Comment by jeswin

Comment by jeswin a day ago

3 replies

I've been using a Sony mirrorless (anything above a5100 will work) for over 6 years now; it needed a "dummy battery", and an HDMI capture card (about $25 for noname brands, or $80+ for Elgato, BlackMagic etc). It auto-focuses, doesn't write to microsd, and works flawlessly.

Even if you aren't buying Elgato, you can use Elgato's compatibility page to know which cameras work well: https://www.elgato.com/us/en/s/cam-link-camera-check

brushfoot a day ago

A word of warning on capture cards: I first bought a no-name off Amazon, thinking to save money. The video quality was abysmal. Artifacts everywhere.

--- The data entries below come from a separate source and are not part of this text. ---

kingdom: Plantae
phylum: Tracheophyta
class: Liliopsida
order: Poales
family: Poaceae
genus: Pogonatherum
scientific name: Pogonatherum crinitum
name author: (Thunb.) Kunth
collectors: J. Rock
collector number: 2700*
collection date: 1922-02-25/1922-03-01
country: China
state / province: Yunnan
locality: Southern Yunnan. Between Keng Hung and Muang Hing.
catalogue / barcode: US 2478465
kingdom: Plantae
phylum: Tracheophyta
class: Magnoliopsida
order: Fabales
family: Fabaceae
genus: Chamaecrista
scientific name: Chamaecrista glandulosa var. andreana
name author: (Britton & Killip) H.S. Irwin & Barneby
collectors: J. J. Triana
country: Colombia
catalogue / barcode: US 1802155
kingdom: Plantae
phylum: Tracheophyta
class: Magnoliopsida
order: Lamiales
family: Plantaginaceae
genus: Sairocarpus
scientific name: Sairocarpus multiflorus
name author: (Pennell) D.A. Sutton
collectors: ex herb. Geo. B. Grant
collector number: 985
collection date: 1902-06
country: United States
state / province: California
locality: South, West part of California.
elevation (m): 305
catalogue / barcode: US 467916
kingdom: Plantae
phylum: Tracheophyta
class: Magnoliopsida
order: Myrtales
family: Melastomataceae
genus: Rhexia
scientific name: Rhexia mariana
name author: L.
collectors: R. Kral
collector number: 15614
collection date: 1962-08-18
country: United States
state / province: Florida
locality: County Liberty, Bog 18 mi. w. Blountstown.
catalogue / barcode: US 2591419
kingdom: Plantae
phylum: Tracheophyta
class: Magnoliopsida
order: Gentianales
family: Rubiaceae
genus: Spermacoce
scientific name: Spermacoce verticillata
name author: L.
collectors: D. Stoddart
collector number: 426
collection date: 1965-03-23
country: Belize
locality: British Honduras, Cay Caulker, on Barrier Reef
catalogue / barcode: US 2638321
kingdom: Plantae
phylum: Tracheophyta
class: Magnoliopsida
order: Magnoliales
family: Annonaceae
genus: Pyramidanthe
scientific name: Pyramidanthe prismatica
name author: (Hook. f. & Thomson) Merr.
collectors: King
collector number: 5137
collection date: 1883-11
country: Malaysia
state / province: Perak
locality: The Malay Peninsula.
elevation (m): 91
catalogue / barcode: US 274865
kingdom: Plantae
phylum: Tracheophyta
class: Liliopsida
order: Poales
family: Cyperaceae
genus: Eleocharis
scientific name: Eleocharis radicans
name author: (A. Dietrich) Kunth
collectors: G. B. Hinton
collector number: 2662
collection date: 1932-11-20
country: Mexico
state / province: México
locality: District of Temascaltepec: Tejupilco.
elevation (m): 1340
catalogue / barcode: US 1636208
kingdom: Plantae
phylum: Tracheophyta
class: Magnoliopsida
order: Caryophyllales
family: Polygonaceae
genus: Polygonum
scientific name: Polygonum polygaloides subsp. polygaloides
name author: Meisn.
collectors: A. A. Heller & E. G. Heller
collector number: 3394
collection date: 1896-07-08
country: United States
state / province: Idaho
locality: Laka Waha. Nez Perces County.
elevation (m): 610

I returned it and got an Elgato, which has worked great from day one.

  • gol706 20 hours ago

    Weirdly I had the exact opposite experience. Elgato always felt laggy. I bought a no-name USB Stick format card and it looked great (once I got my camera settings dialed in) but would disconnect when I bumped my desk. I cracked the case open and soldered a USB cable I cut in half to the pads, and 3d printed a new case and it's been rock solid for the last 4 years. Only problem is the once in a blue moon I need to use Teams my video get's horizontally squished and I can't seem to fix it.

brushfoot a day ago

Same setup here, down to the brand.

For those who don't know, the dummy battery is a power cable with a battery-shaped adapter that plugs in where the battery would go to provide continuous power.